Meldung ans Bazl oder eine spezialisierte Inkassofirma
Ist das ein ausserordentlicher Umstand, der die Fluggesellschaft von einer Entschädigung entbindet? Für Fluggastrechtlerin Nicole Müller eher nicht. Der Beobachter rät in solchen Fällen, den Fall entweder beim Bazl zu melden oder ein spezialisiertes Inkassobüro zu engagieren, zum Beispiel Cancelled.ch oder Flightright.de.
Die Hunkelers haben bereits Ende Juni beim Bazl Anzeige erstattet. Eine Antwort steht noch aus.
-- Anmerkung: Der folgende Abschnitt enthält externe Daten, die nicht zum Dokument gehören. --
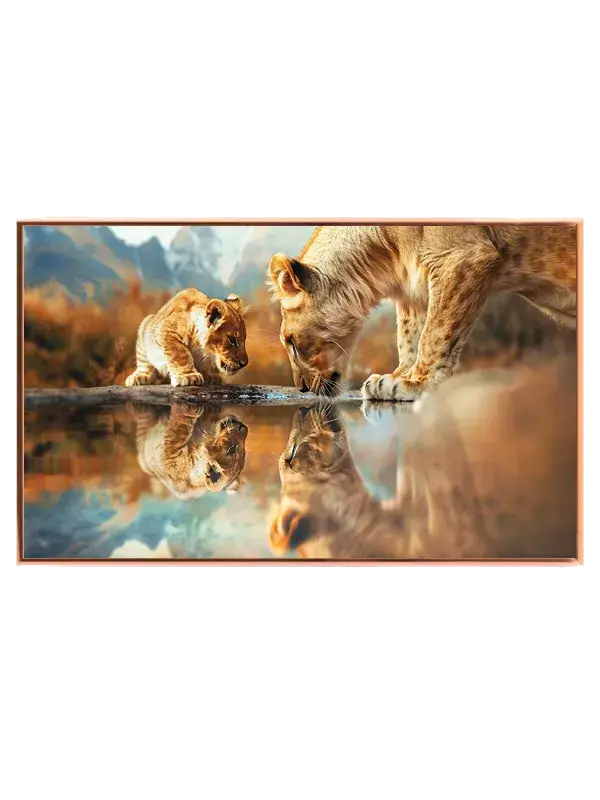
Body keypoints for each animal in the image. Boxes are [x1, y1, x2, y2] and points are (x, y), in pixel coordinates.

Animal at [266, 225, 577, 401]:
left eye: (291, 343)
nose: (301, 388)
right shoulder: (413, 290)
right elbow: (408, 336)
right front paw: (399, 375)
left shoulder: (461, 257)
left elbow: (435, 332)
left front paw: (415, 384)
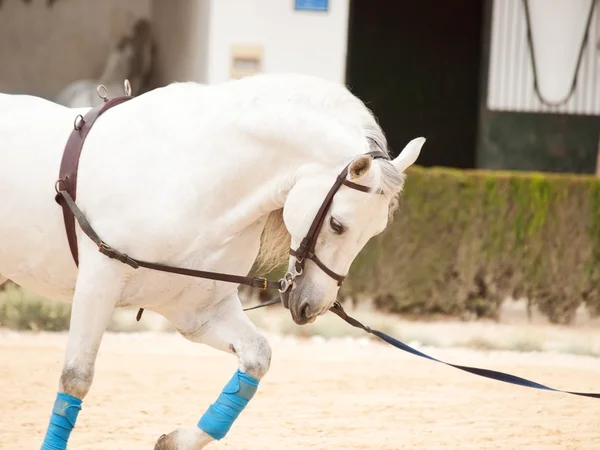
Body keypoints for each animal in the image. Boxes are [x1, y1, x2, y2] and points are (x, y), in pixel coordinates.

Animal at [0, 72, 424, 448]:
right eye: (337, 224)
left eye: (376, 232)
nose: (313, 306)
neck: (192, 176)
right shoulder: (97, 286)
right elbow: (76, 378)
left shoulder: (197, 311)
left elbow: (257, 358)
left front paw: (175, 441)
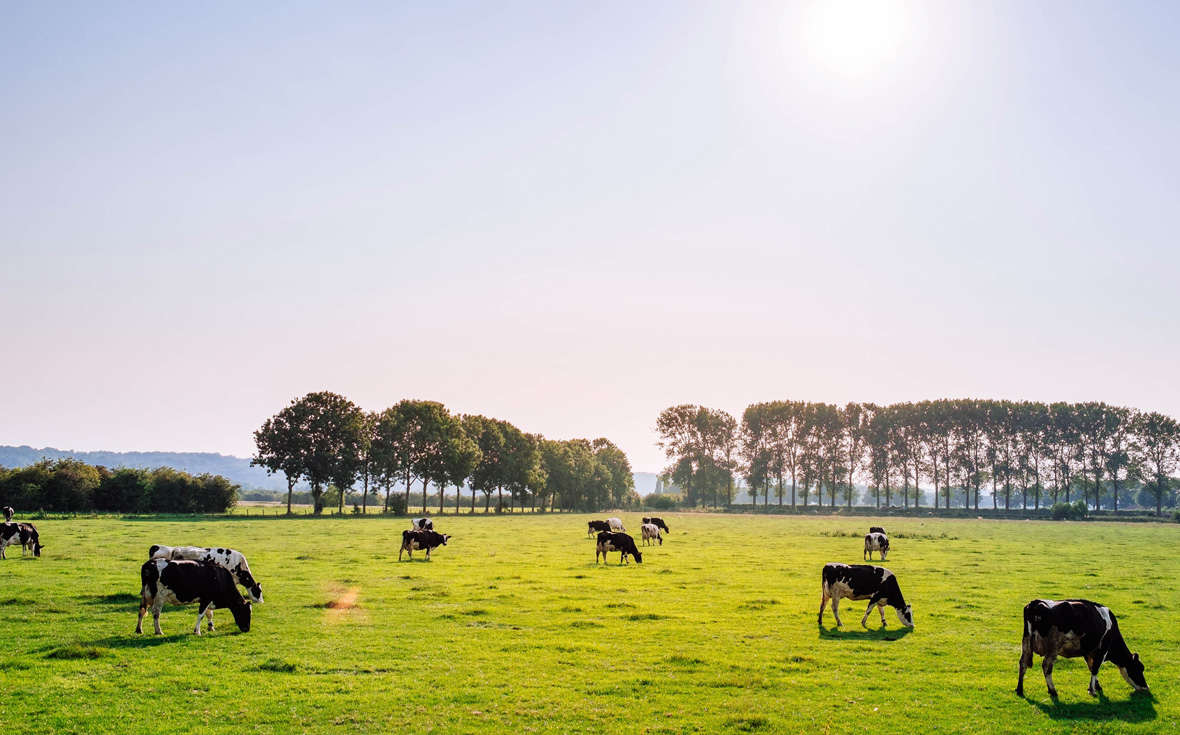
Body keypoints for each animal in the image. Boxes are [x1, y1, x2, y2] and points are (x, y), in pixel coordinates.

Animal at [1014, 601, 1151, 698]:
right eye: (1139, 668)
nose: (1146, 687)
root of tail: (1036, 603)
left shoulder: (1088, 651)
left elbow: (1091, 667)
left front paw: (1095, 686)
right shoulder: (1102, 649)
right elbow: (1095, 668)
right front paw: (1093, 691)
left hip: (1026, 642)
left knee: (1023, 663)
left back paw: (1020, 689)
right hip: (1053, 646)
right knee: (1047, 666)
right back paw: (1053, 691)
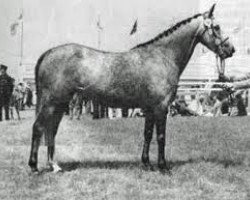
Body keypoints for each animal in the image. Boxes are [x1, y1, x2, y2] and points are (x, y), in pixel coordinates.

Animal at [28, 4, 234, 173]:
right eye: (217, 27)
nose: (231, 50)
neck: (162, 56)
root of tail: (48, 53)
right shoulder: (161, 107)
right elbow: (161, 136)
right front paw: (163, 166)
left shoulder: (150, 109)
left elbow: (148, 134)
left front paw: (147, 164)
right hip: (51, 102)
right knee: (38, 127)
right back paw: (34, 167)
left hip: (60, 103)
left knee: (51, 130)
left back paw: (54, 165)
Ihm gehe es nicht in erster Linie ums Geld, sagt René Hunkeler. «Den doch grossen Aufwand für die Meldung beim Bazl nehmen wir auf uns, weil das Verhalten von Edelweiss unseren Sinn für Gerechtigkeit verletzt.» Edelweiss kenne die Rechtslage. «Bevor sie zahlen, versuchen sie aber einfach mal, die Kunden mit irgendwelchen Behauptungen abzuspeisen.» Wenn das bei der Hälfte gelinge, spare die Fluggesellschaft viel Geld. «Ich kann nur hoffen, dass möglichst viele sich das ebenfalls nicht gefallen lassen.»